▶ _ZU BEANTWORTENDE FRAGEN_
1. Übersetzen Sie aus dem Text „Kinder im Stadtbild sichtbar machen“ diesen Satz ins Englische: „Auch auf Spielplätzen soll künftig immer darauf geachtet werden, dass Spielgeräte, Böden und Wände auch von und mit Kindern farblich gestaltet/ bemalt werden.“
2. Beantworten Sie anhand des Textes „Kinder im Stadtbild sichtbar machen“ diese Fragen:
(a) An welchem Datum wurde der Antrag gestellt?
(b) Welches Berliner Projekt wird als mögliches Modell genannt?
(c) Wem obliegt laut der Antwort die Erledigung der Angelegenheit?
3. Setzen Sie bitte den Text „Kinder im Stadtbild sichtbar machen“ nach seinem letzten Satz fort.

▶ _AUSGEWÄHLTER TEXTAUSZUG_
------------------------

Kinder im Stadtbild sichtbar machen
Antrag Stadtrats-Mitglieder Kathrin Abele, Anne Hübner, Barbara Likus, Lars Mentrup, Cumali Naz, Lena Odell, Dr. Julia Schmitt-Thiel, Andreas Schuster, Christian Vorländer und Micky Wenngatz (SPD/Volt-Fraktion) vom 16.8.2022
Antwort Baureferentin Dr.-Ing. Jeanne-Marie Ehbauer:
Sie haben am 16.8.2022 Folgendes beantragt:
„Die Verwaltung wird gebeten, die rechtlichen Rahmenbedingungen zu schaffen, um Kinder als Teil der Stadtgesellschaft im öffentlichen Raum – insbesondere auf Gehwegen – sichtbar zu machen. Vor Kindertageseinrichtungen, Grundschulen, Spielorten und dergleichen soll den Kindern selbst die Möglichkeit gegeben werden, den öffentlichen Grund vor der jeweiligen Einrichtung zu gestalten, beispielsweise durch die dauerhafte Gestaltung der Bodenplatten auf dem Gehweg mit Bildern, Botschaften oder Hüpfspielen. Die städtischen Einrichtungen sollen mit gutem Beispiel vorangehen und eine Gestaltung durch die Kinder ermöglichen, sobald die Rahmenbedingungen hierfür geschaffen sind.
Auch auf Spielplätzen soll künftig immer darauf geachtet werden, dass Spielgeräte, Böden und Wände auch von und mit Kindern farblich gestaltet/ bemalt werden.
Darüber hinaus ist zu prüfen, inwieweit auch städtischerseits weitere Gestaltungen, wie etwa kleine Rätsel- oder Geschichtenpfade oder andere Mitmachaktionen in den Stadtvierteln oder Grünflächen eingerichtet werden können. Modell könnte hierbei das Berliner Projekt ‚Ich bin die Stadt‘ sein.“
Nach § 60 Abs. 9 GeschO dürfen sich Anträge ehrenamtlicher Stadtratsmitglieder nur auf Gegenstände beziehen, für deren Erledigung der Stadtrat zuständig ist. Der Inhalt Ihres Antrages betrifft jedoch eine laufende Angelegenheit i.S. von Art. 37 Abs. 1 Satz 1 Nr. 1 GO und § 22 GeschO, deren Erledigung dem Oberbürgermeister obliegt. Eine beschlussmäßige Behandlung der Angelegenheit im Stadtrat ist daher rechtlich nicht möglich.

------------------------

▶ _EINTRÄGE IM DATENSATZ_

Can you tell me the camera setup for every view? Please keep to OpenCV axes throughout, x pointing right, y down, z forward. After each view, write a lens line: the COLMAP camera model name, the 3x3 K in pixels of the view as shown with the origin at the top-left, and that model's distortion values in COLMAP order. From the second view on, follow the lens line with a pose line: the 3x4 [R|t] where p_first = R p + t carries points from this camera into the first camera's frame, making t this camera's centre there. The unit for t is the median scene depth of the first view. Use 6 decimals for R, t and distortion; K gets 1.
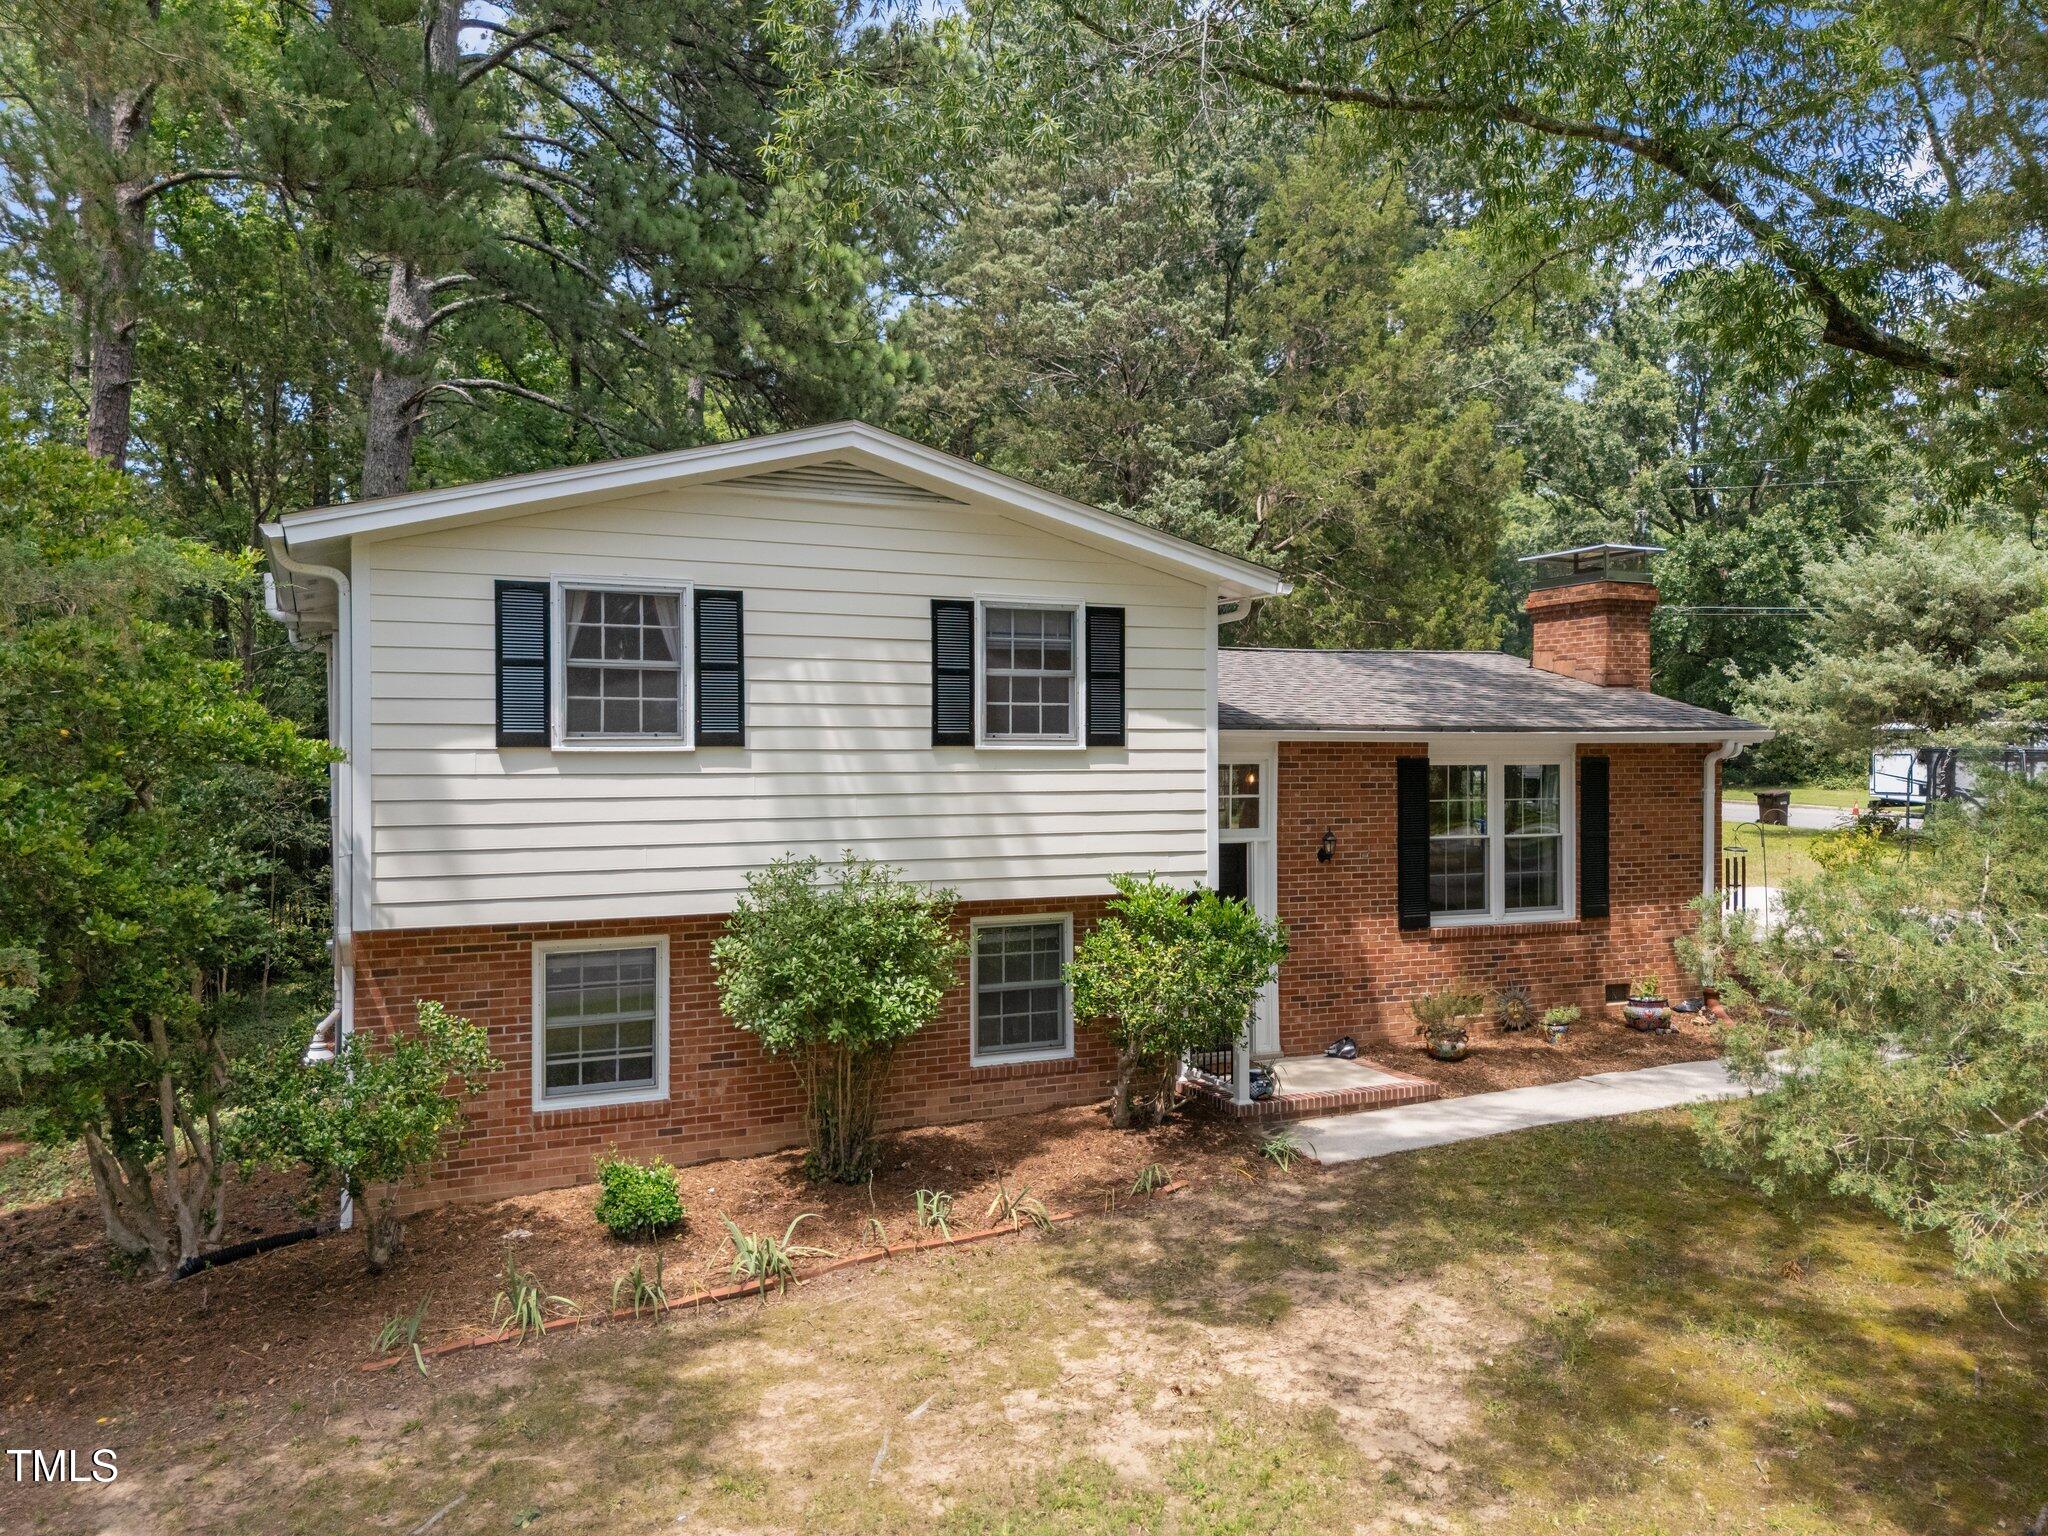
lens RADIAL K [[1548.6, 0, 1036.5], [0, 1548.6, 780.9], [0, 0, 1]] dist [0.079994, -0.030331]
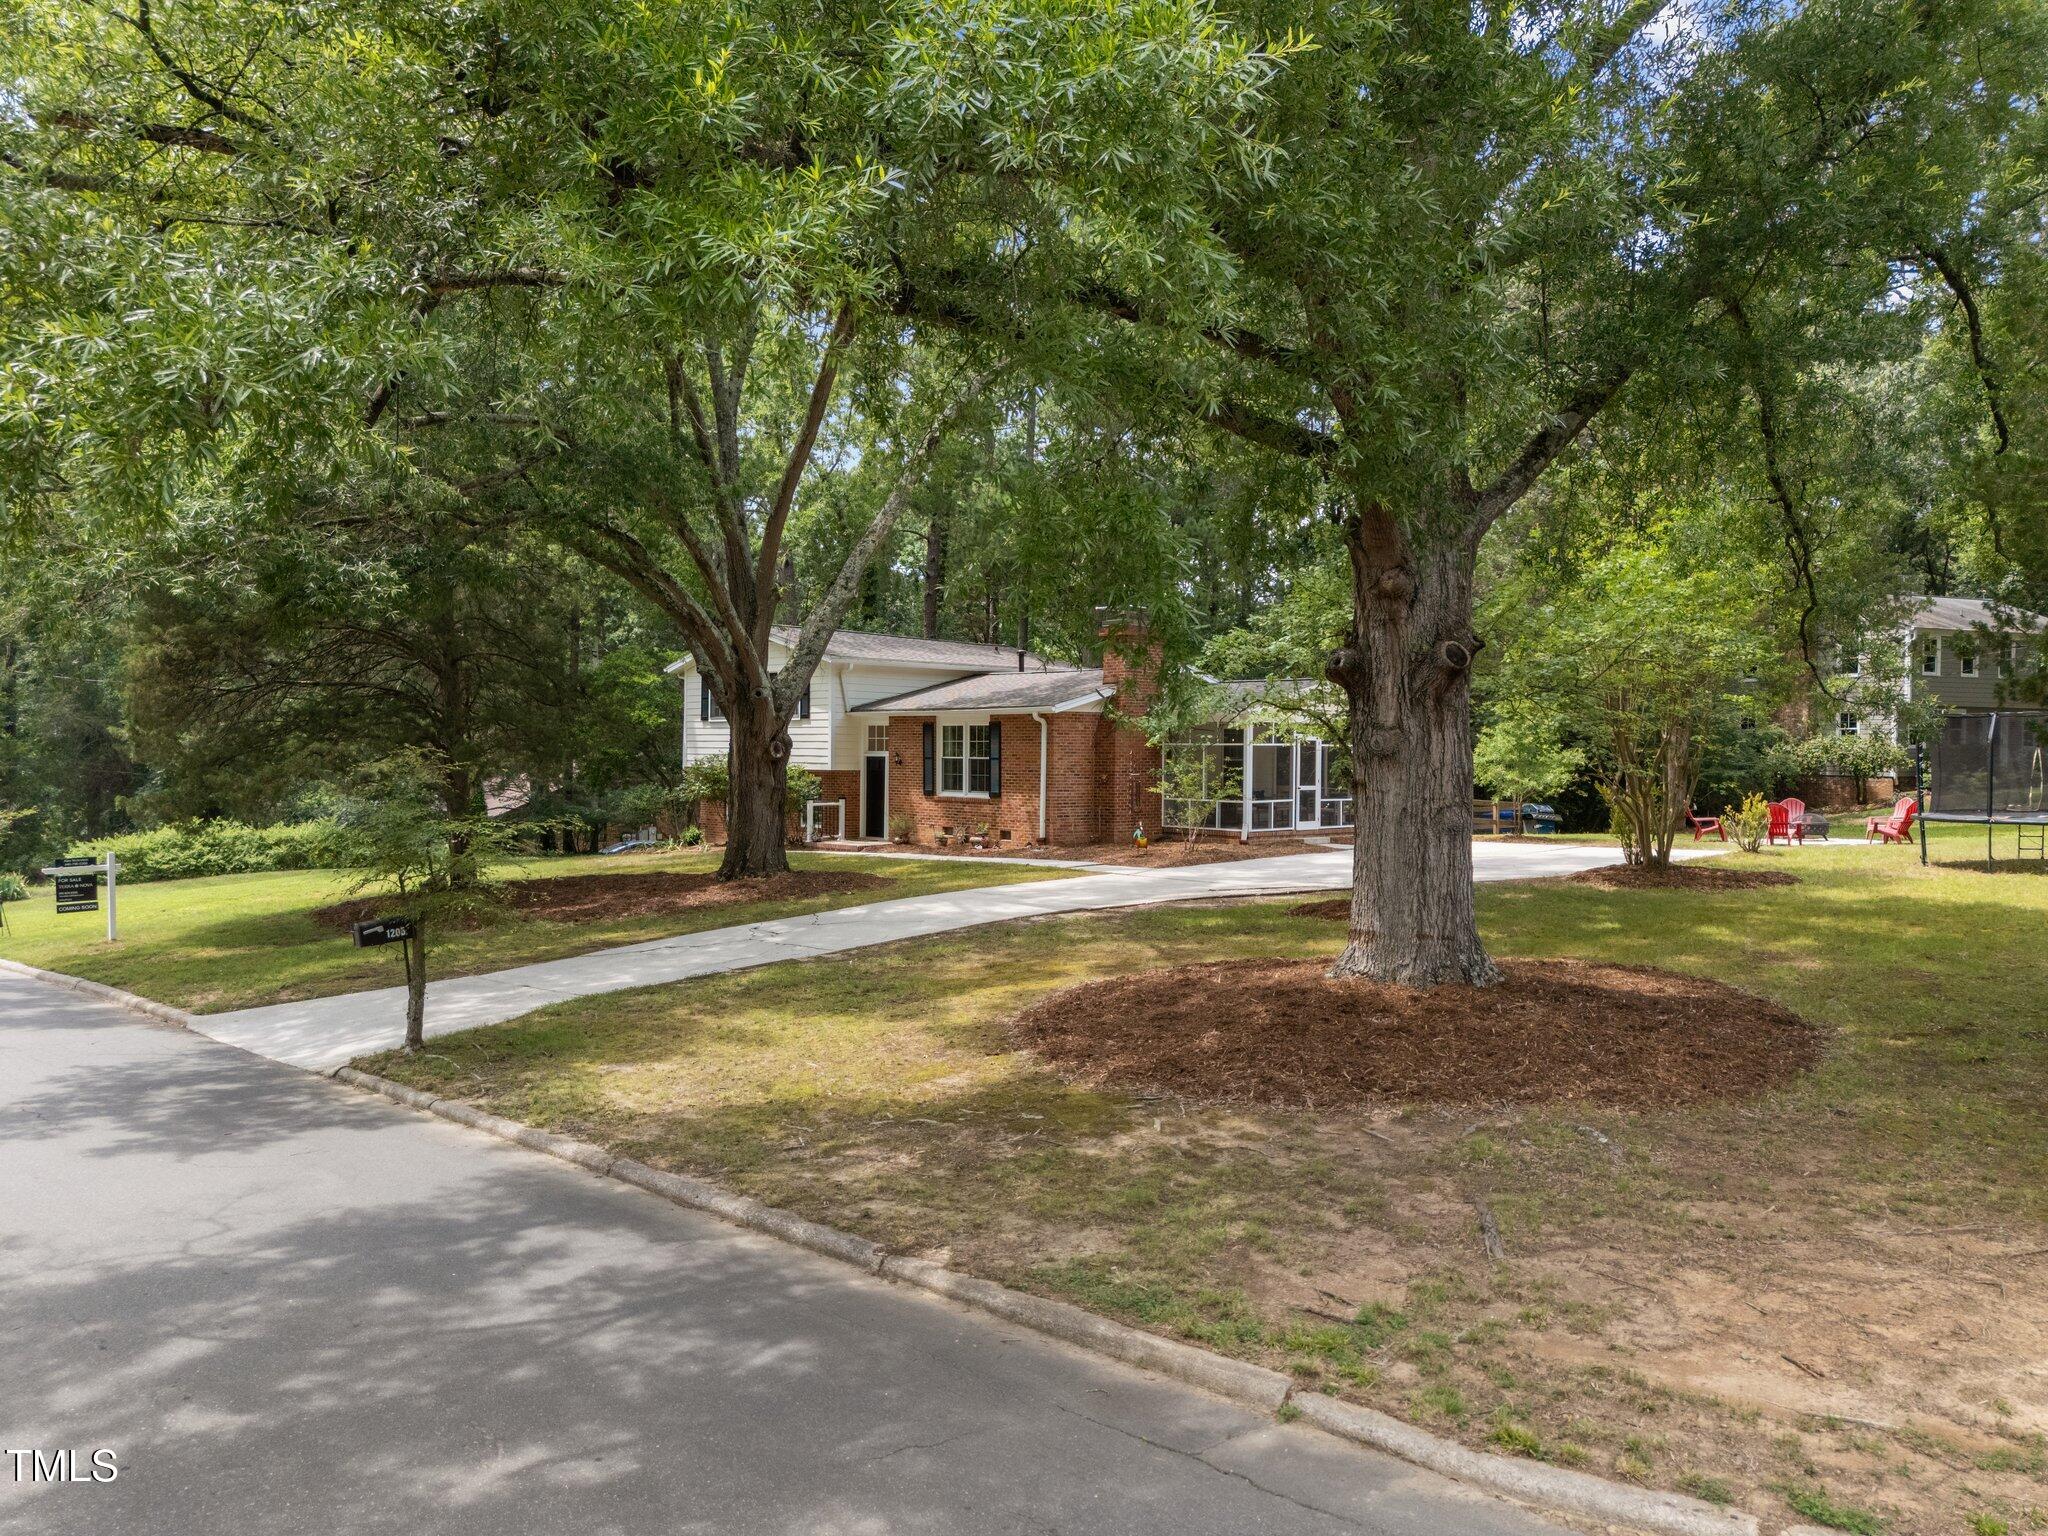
lens RADIAL K [[1548.6, 0, 1022.8], [0, 1548.6, 752.9], [0, 0, 1]] dist [0.079994, -0.030331]
pose [[0.332494, 0.022843, -0.942829, 2.894975], [-0.002604, 0.999725, 0.023303, -0.027505], [0.943102, -0.005293, 0.332462, 0.420102]]
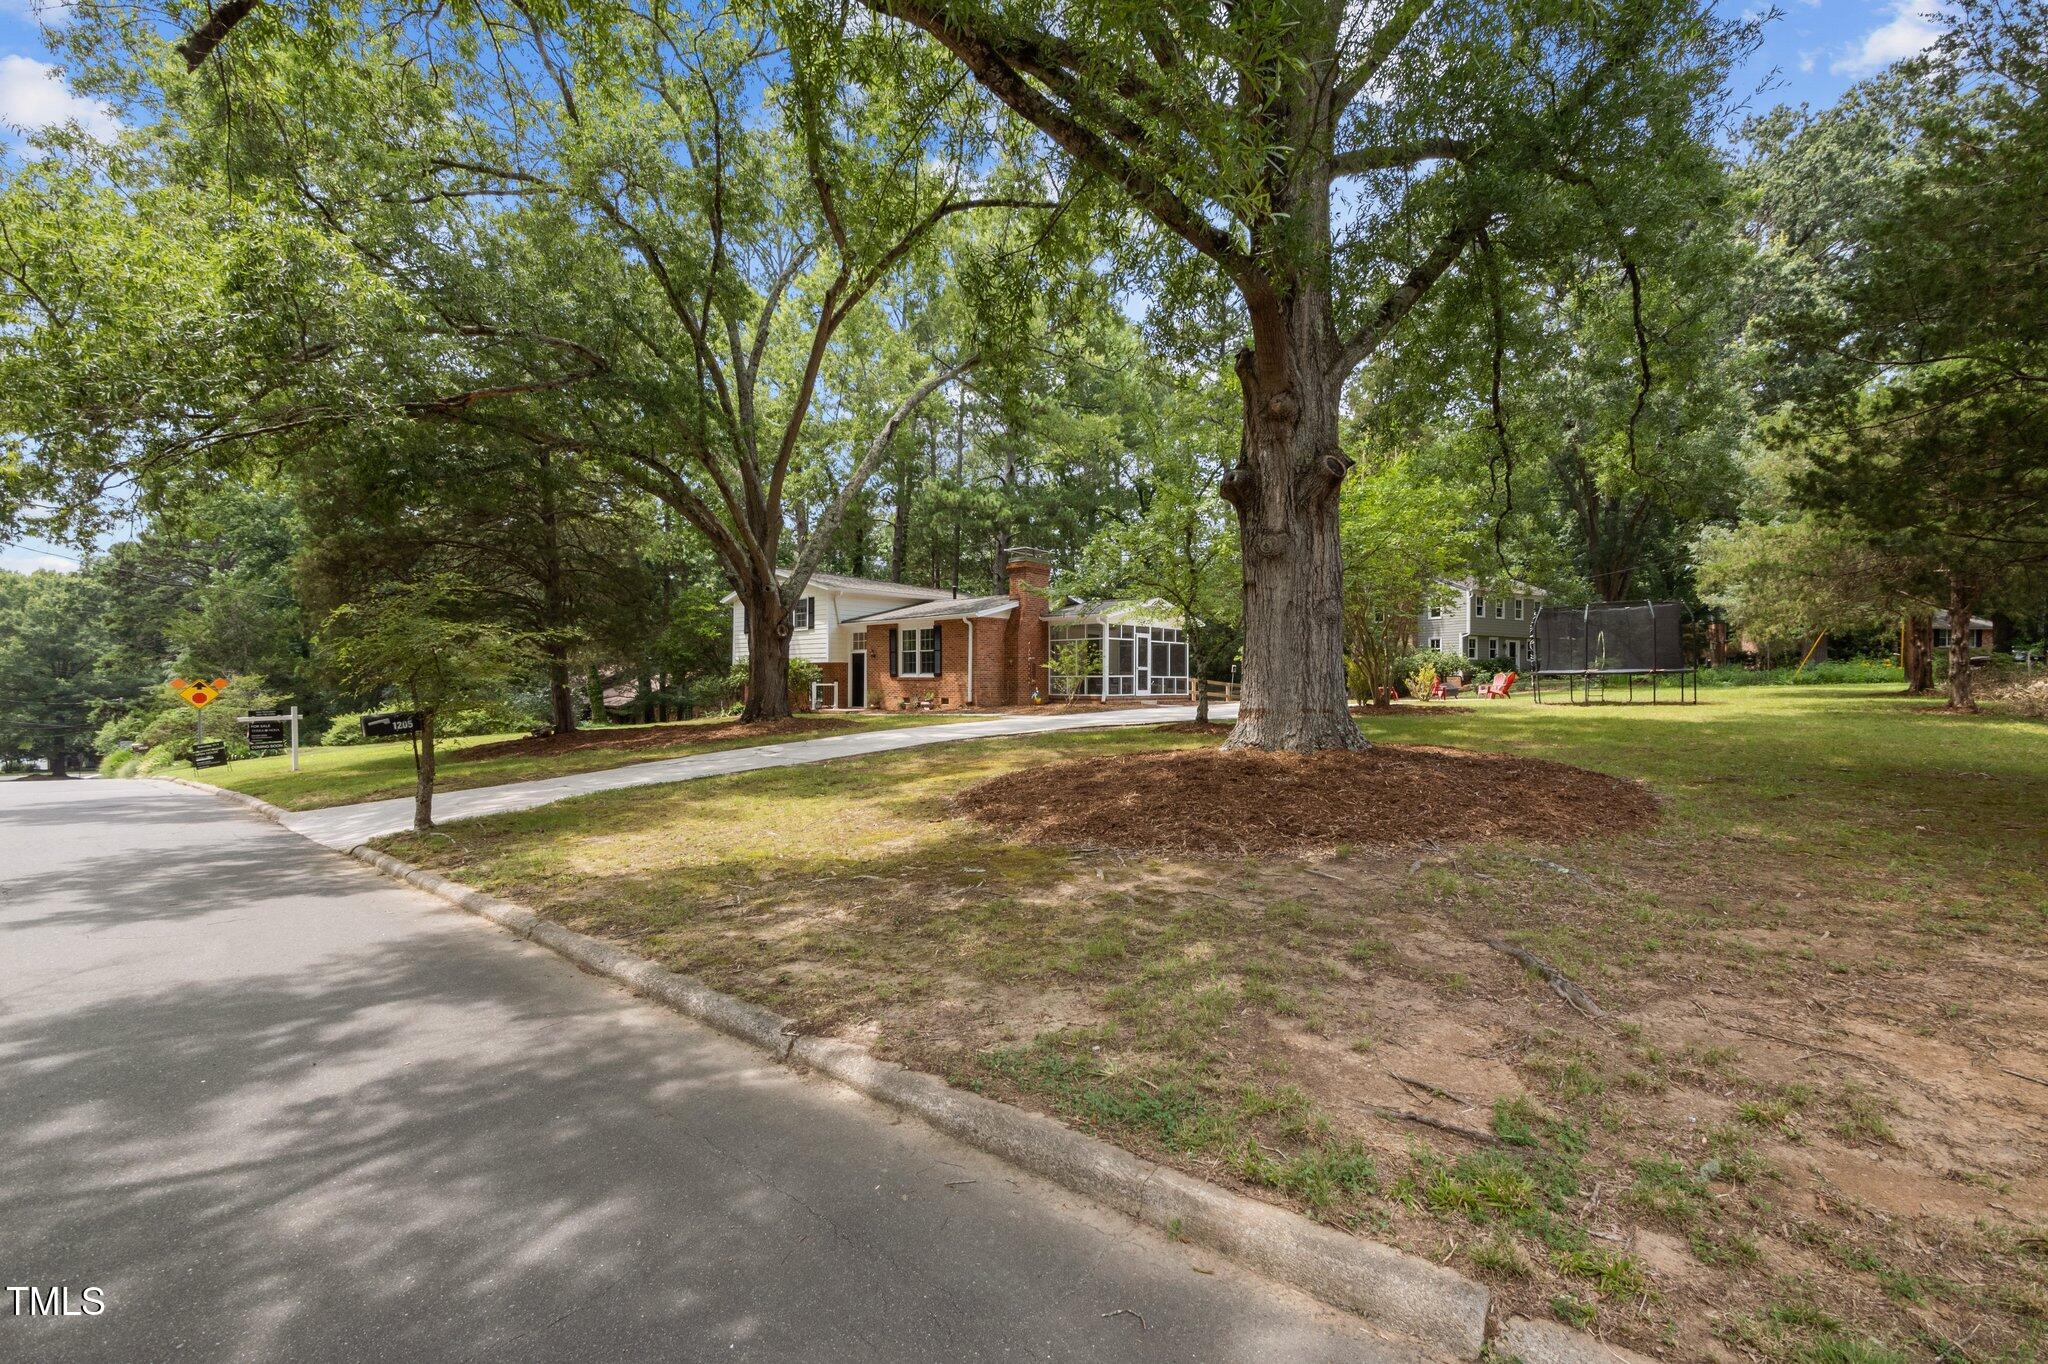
lens RADIAL K [[859.8, 0, 1031.0], [0, 859.8, 677.7], [0, 0, 1]] dist [0.001687, 0.000736]
pose [[0.415640, 0.007606, -0.909497, 2.502855], [0.000057, 0.999965, 0.008389, 0.093866], [0.909529, -0.003538, 0.415625, 0.551874]]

------------------------

▶ _ERGEBNISSE JE AUFGABE_
1. On playgrounds as well, care should always be taken in the future that play equipment, floors and walls are also decorated in color/painted by and with children.

2.
(a) Am 16.8.2022.
(b) Das Projekt „Ich bin die Stadt“.
(c) Dem Oberbürgermeister.

3.
Zu Ihrem Antrag vom 16.8.2022 teilen wir Ihnen aber Folgendes mit:
Zur umfänglichen Beantwortung Ihres Antrags haben wir Stellungnahmen verschiedener Referate eingeholt, die nachfolgend dargestellt werden.
Das Referat für Bildung und Sport (RBS) teilt uns mit:„Die Beteiligung und das Sichtbarmachen von Kindern in und um Kindertageseinrichtungen durch bauliche, gestalterische oder sonstige Maßnahmen ist im Rahmen des Rechts auf Partizipation, welches allen Kindern zusteht, aus Sicht des Referats für Bildung und Sport unerlässlich. Das in der UN-Kinderrechtskonvention verankerte Recht der Kinder auf Beteiligung und Mitbestimmung ist unabdingbare Grundlage und Richtschnur der pädagogischen Arbeit in Kindertageseinrichtungen aller Altersgruppen. (…)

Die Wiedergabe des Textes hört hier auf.